DATASET ENTRIES:
--- START ---

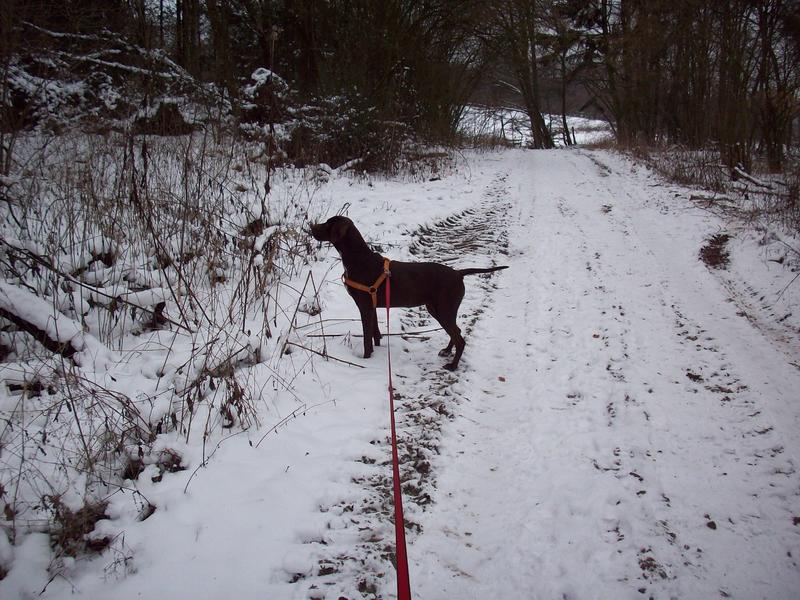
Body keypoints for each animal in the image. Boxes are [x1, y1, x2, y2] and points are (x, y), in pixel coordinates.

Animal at [310, 213, 506, 368]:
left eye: (328, 224)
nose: (311, 226)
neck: (358, 258)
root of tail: (458, 273)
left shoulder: (364, 307)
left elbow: (367, 340)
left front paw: (366, 360)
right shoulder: (372, 306)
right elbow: (375, 334)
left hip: (444, 310)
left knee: (460, 339)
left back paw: (452, 366)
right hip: (438, 309)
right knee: (456, 331)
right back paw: (446, 351)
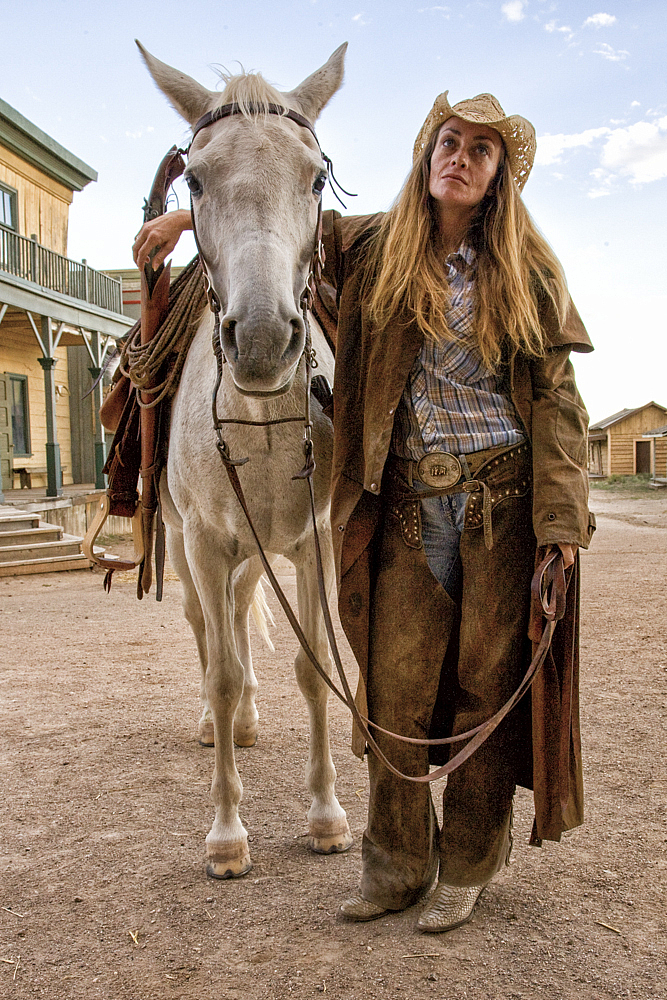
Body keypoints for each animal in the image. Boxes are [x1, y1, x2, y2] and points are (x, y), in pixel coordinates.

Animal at [138, 43, 352, 880]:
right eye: (194, 179)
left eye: (316, 177)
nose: (262, 340)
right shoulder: (203, 542)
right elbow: (222, 670)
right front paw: (227, 834)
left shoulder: (313, 543)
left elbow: (314, 668)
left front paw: (326, 815)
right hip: (190, 545)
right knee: (208, 628)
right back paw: (215, 725)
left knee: (234, 613)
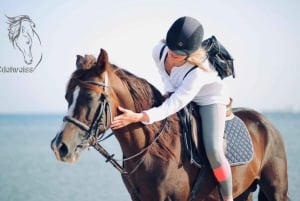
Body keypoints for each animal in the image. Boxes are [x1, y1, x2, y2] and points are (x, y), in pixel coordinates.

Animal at [51, 49, 288, 200]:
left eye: (89, 97)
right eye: (67, 97)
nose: (60, 147)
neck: (152, 149)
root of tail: (265, 123)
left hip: (276, 191)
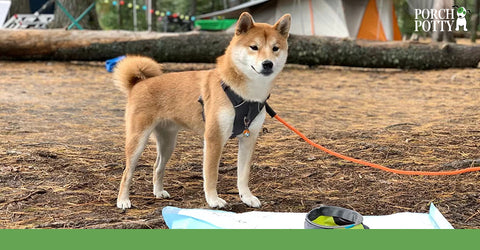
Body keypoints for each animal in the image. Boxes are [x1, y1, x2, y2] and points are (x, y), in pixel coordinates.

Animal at [114, 12, 290, 210]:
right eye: (254, 47)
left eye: (275, 48)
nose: (268, 64)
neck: (245, 94)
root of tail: (138, 83)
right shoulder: (214, 138)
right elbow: (211, 174)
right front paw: (213, 199)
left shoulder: (249, 138)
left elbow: (243, 175)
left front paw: (247, 197)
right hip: (138, 141)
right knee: (127, 173)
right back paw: (123, 200)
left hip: (168, 143)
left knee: (157, 166)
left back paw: (158, 192)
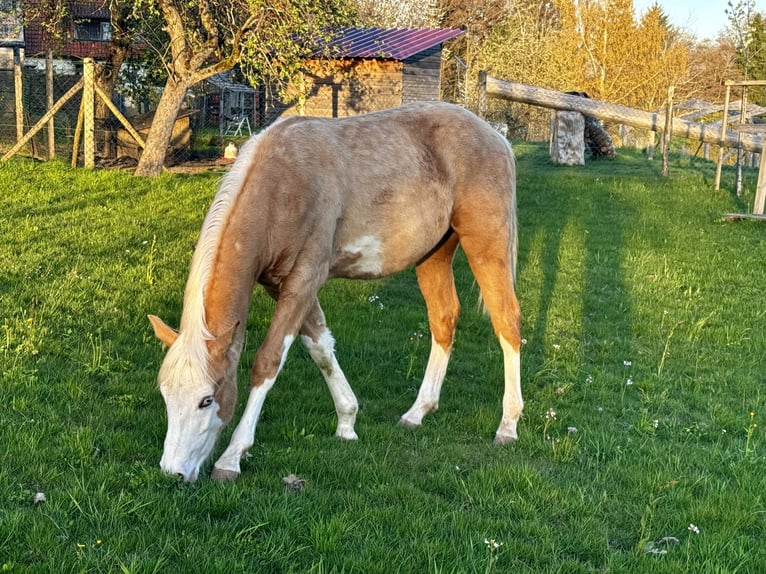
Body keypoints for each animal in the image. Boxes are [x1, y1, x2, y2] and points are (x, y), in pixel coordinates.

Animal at [148, 101, 522, 482]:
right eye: (165, 394)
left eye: (207, 400)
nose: (172, 472)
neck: (282, 184)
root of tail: (495, 135)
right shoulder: (284, 285)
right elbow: (320, 347)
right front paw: (347, 421)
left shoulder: (303, 281)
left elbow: (269, 361)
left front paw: (232, 457)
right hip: (433, 255)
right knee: (443, 319)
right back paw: (417, 412)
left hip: (486, 244)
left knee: (506, 320)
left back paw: (508, 425)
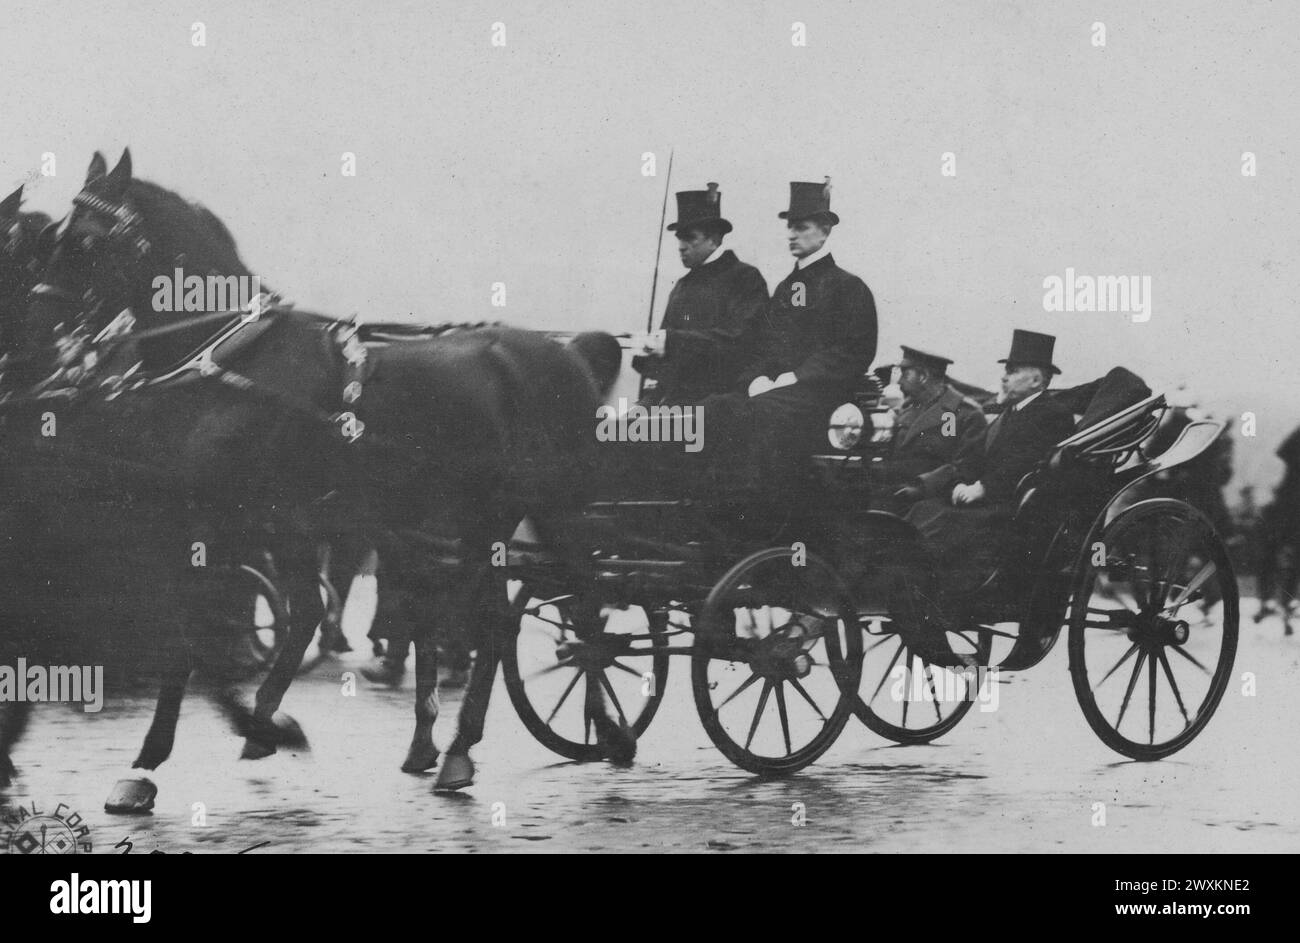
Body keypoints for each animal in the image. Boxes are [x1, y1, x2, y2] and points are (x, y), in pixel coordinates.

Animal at [0, 148, 613, 801]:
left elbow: (212, 626)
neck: (239, 360)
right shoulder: (268, 521)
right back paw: (457, 746)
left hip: (554, 506)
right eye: (54, 239)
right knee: (496, 619)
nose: (38, 339)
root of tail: (562, 353)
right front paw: (262, 726)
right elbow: (292, 616)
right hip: (479, 519)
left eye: (84, 242)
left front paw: (184, 747)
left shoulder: (238, 520)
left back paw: (600, 728)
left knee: (584, 605)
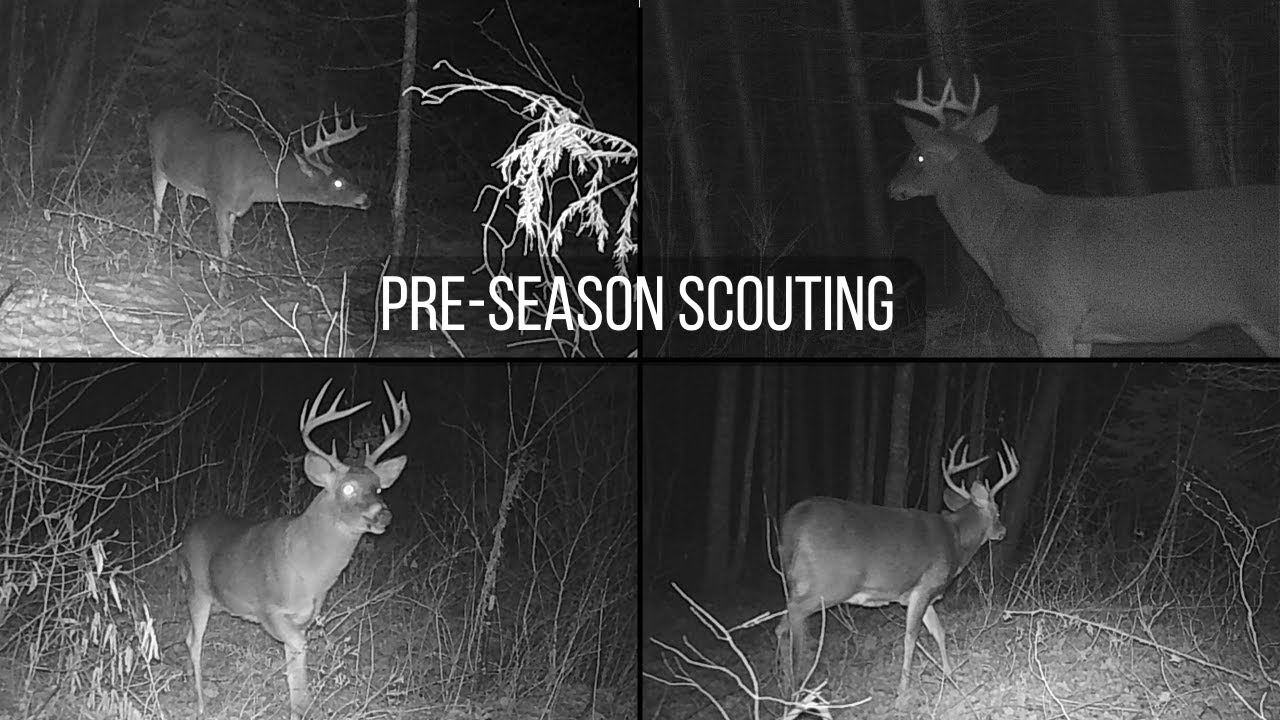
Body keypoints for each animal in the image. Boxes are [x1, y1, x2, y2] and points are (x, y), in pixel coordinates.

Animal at [149, 108, 371, 293]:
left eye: (349, 173)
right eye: (338, 183)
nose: (366, 199)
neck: (254, 184)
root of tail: (158, 116)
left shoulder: (236, 209)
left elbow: (230, 246)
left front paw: (227, 286)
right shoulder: (219, 200)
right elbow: (225, 249)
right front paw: (221, 293)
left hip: (183, 179)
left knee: (182, 203)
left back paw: (180, 249)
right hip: (157, 165)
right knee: (157, 206)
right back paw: (153, 251)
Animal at [178, 378, 409, 719]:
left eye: (379, 487)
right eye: (348, 488)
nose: (384, 515)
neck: (309, 571)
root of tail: (187, 532)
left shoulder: (306, 616)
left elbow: (295, 667)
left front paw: (300, 706)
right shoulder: (269, 609)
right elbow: (298, 652)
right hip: (197, 590)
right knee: (193, 641)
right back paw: (200, 704)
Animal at [776, 436, 1018, 709]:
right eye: (997, 512)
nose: (1003, 531)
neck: (956, 541)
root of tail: (792, 523)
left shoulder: (921, 594)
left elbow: (939, 631)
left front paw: (950, 674)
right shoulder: (925, 585)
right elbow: (911, 637)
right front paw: (903, 693)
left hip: (797, 581)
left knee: (781, 625)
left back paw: (784, 685)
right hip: (830, 583)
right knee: (795, 616)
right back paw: (796, 686)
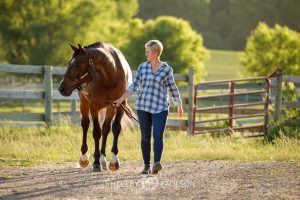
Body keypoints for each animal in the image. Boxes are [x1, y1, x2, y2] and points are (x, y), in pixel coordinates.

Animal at [58, 41, 132, 171]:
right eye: (68, 63)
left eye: (77, 64)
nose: (61, 88)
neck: (111, 74)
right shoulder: (94, 106)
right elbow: (96, 132)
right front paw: (96, 162)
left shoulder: (120, 104)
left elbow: (115, 128)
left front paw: (113, 160)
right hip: (84, 102)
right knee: (85, 124)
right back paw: (84, 157)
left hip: (110, 107)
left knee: (106, 128)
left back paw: (103, 159)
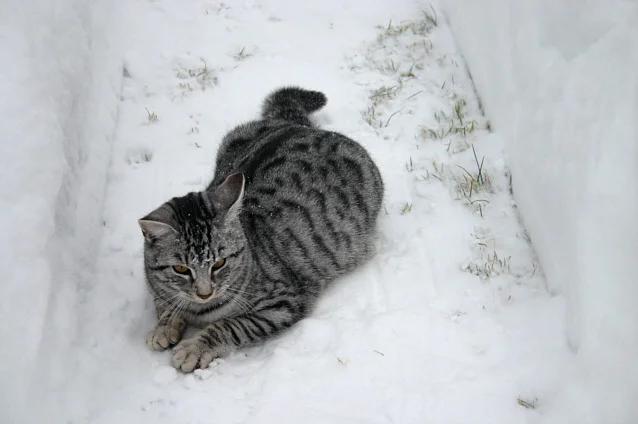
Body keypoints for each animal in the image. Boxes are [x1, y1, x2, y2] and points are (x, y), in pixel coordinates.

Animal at [139, 87, 384, 372]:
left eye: (220, 263)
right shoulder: (157, 284)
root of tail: (299, 126)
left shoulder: (283, 303)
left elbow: (230, 326)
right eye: (180, 268)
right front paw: (164, 326)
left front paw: (194, 347)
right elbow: (164, 302)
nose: (204, 293)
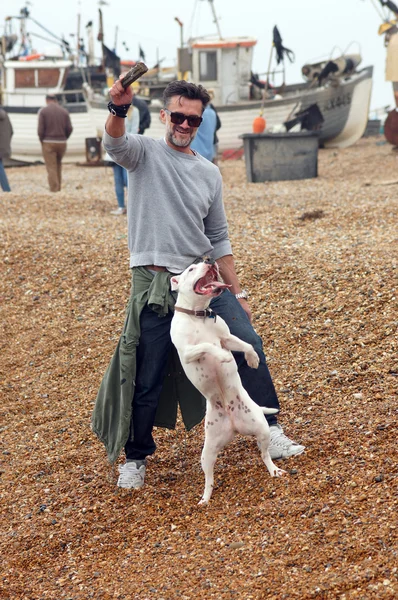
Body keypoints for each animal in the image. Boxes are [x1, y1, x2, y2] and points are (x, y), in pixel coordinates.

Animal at [169, 260, 284, 504]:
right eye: (191, 269)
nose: (208, 258)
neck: (199, 314)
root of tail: (234, 426)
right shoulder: (188, 352)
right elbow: (207, 346)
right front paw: (222, 356)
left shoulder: (227, 338)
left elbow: (244, 344)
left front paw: (252, 359)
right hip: (207, 453)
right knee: (209, 479)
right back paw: (204, 499)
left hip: (262, 430)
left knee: (265, 455)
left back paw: (274, 470)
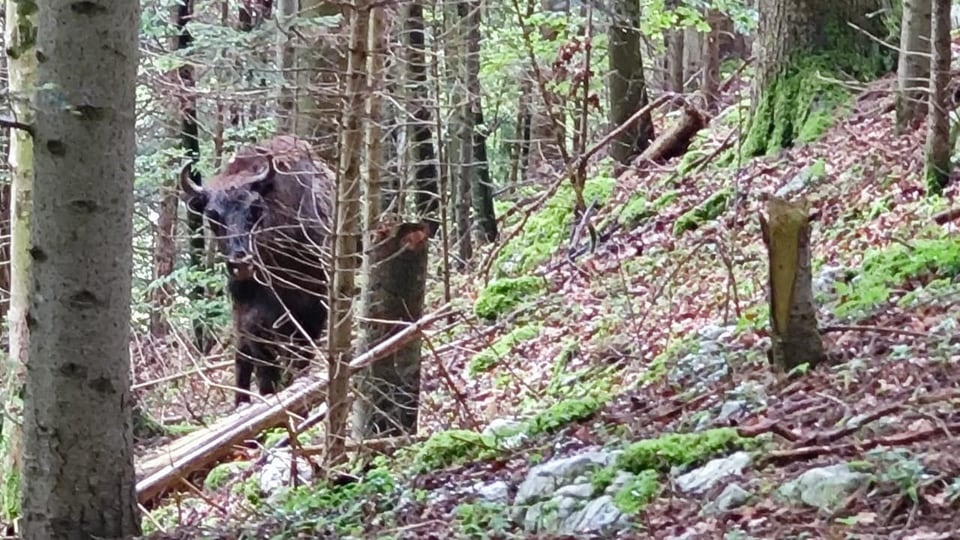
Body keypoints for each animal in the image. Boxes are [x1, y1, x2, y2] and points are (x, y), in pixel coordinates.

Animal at [180, 135, 334, 404]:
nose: (240, 261)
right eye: (213, 216)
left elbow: (298, 362)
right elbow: (265, 372)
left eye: (255, 208)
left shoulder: (312, 313)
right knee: (242, 361)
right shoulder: (253, 322)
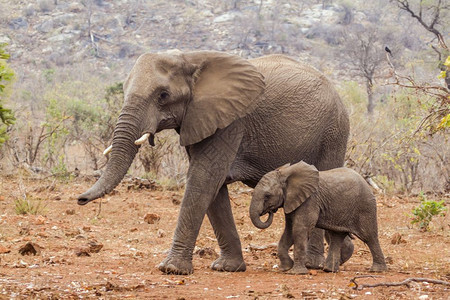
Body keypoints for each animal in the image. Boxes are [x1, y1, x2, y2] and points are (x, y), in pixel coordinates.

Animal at [77, 51, 352, 274]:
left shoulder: (231, 122)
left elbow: (204, 178)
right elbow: (213, 187)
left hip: (333, 132)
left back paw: (315, 265)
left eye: (163, 95)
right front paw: (228, 268)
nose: (80, 199)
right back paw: (343, 254)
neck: (190, 58)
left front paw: (171, 269)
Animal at [250, 162, 386, 274]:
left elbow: (299, 229)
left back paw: (377, 270)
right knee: (336, 236)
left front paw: (296, 272)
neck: (286, 173)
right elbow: (289, 231)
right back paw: (329, 270)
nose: (269, 211)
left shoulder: (310, 200)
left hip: (365, 206)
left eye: (267, 195)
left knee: (369, 237)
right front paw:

--- END ---

EXERCISE DESCRIPTION: In the listing above, locate the line with "nose: (384, 515)" and the line with "right shoulder: (925, 585)", then extract exactly those lines and every line between them, and nothing more.

ANSWER TO THE EXERCISE:
nose: (384, 515)
neck: (309, 571)
root of tail: (187, 532)
left shoulder: (306, 616)
left elbow: (295, 667)
left front paw: (300, 706)
right shoulder: (269, 609)
right elbow: (298, 652)
right hip: (197, 590)
right knee: (193, 641)
right back paw: (200, 704)
Animal at [776, 436, 1018, 709]:
right eye: (997, 512)
nose: (1003, 531)
neck: (956, 541)
root of tail: (792, 523)
left shoulder: (921, 594)
left elbow: (939, 631)
left front paw: (950, 674)
right shoulder: (925, 585)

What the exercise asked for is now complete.